(すっかり、女性らしくなったなぁ……)
小さく少年のようだった姿はもう見る影もない。くりっとした瞳はいつもどこかおびえた様子でこちらの庇護欲をあおってくるし、小さな唇は口紅など塗らなくても健康的なピンク色をしている。透き通るような肌が恥じらいで赤く染まるときなど、トマスでも心臓を揺さぶられるタイミングがある。
(でも、マルティナ様は主人だ)
立場が違うのだ、とトマスは自分に言い聞かせる。
マルティナがたまに向けてくる好意には気づいているが、あれは、一番近くにいる人間に恋をしていると錯覚しているだけなのだ。
もし仮にその感情が本当だとしても、フリードが許すはずがない。伯爵の妹にはそれに見合った嫁ぎ先があるのだ。

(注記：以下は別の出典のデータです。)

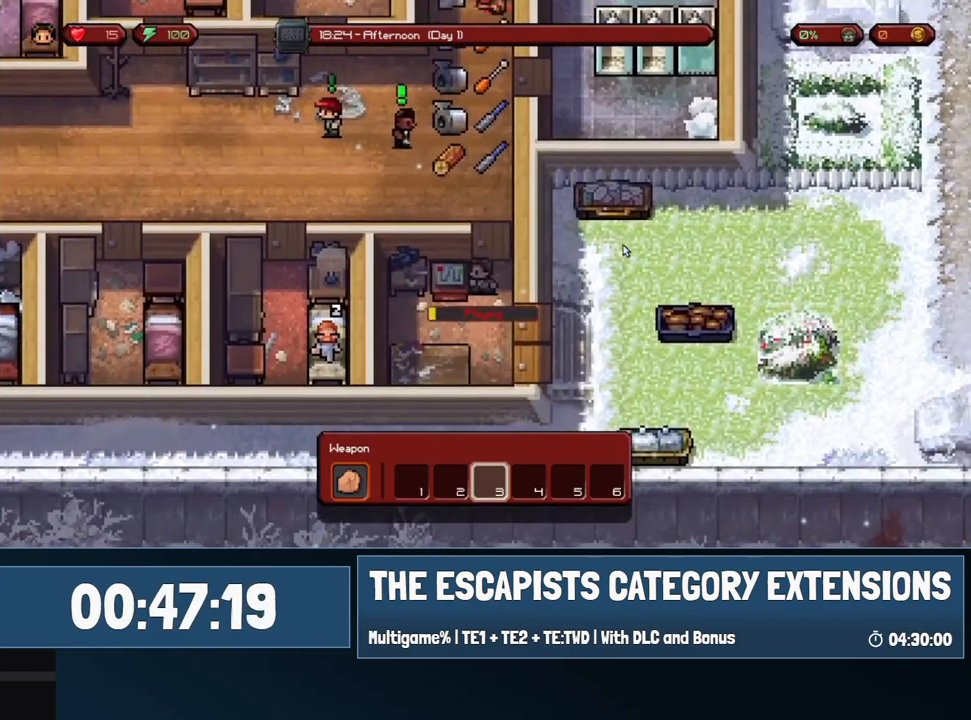
{"keys": [], "mouse": [], "events": []}
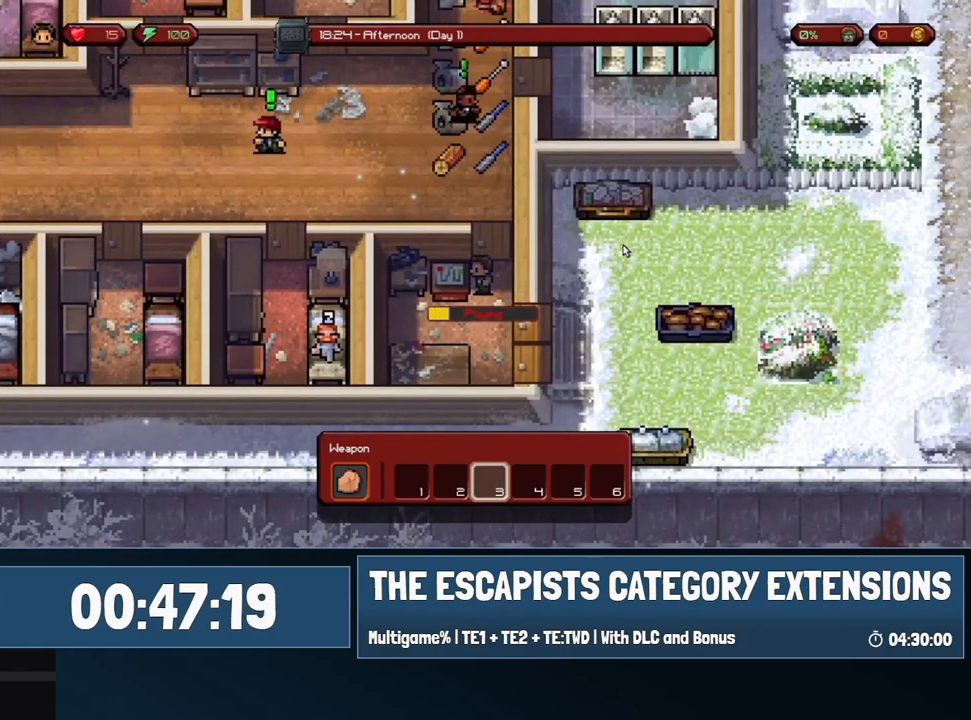
{"keys": [], "mouse": [], "events": []}
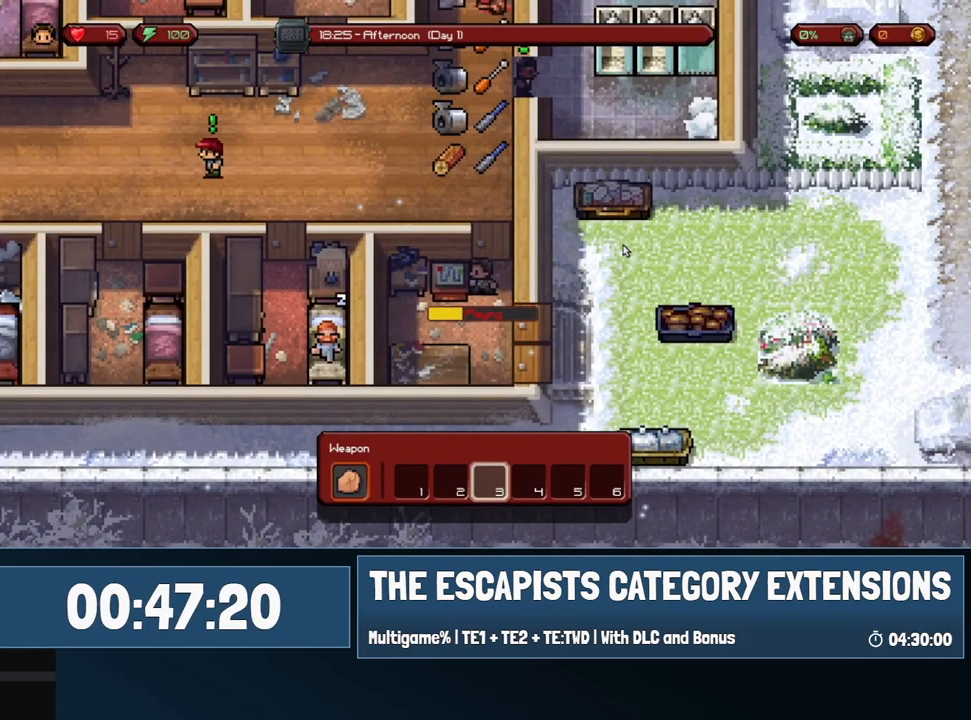
{"keys": [], "mouse": [], "events": []}
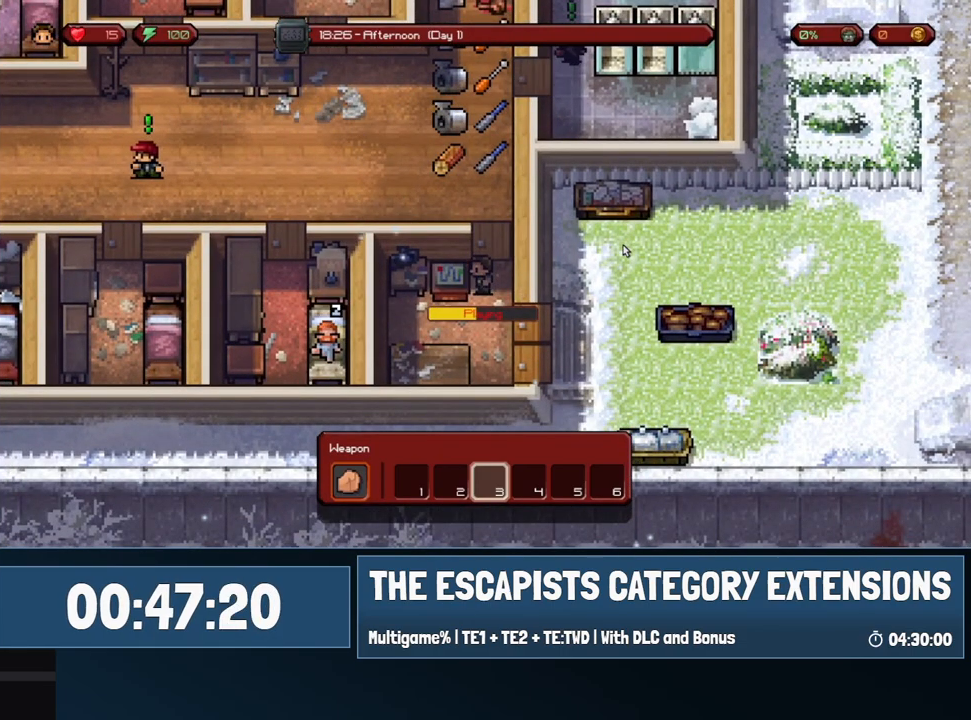
{"keys": [], "mouse": [], "events": []}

トマスがしなければならないのは、夫となる男に彼女を渡すその時まで、誰にも汚されないように守ること。それだけだ。
(そうだ。出しゃばりすぎてはいけない)
ダンスを一緒に踊るなど、行き過ぎだった。
「ヒヒン……」
馬が軽くいなないて、トマスは我に返る。
「ああ、悪い悪い。お前たち、今日は午後から来客があるからな。見知らぬ馬が来るかもしれないが暴れちゃだめだぞ」
いつもの調子に戻ったトマスだが、脳裏にはいつまでも先ほどのダンスの余韻が残っている。
細い腰があまりにも華奢に思えて、見上げてくる笑顔があまりにも可愛らしくて。
もうマルティナは子供ではないのだと、トマスはついに認めざるを得なかった。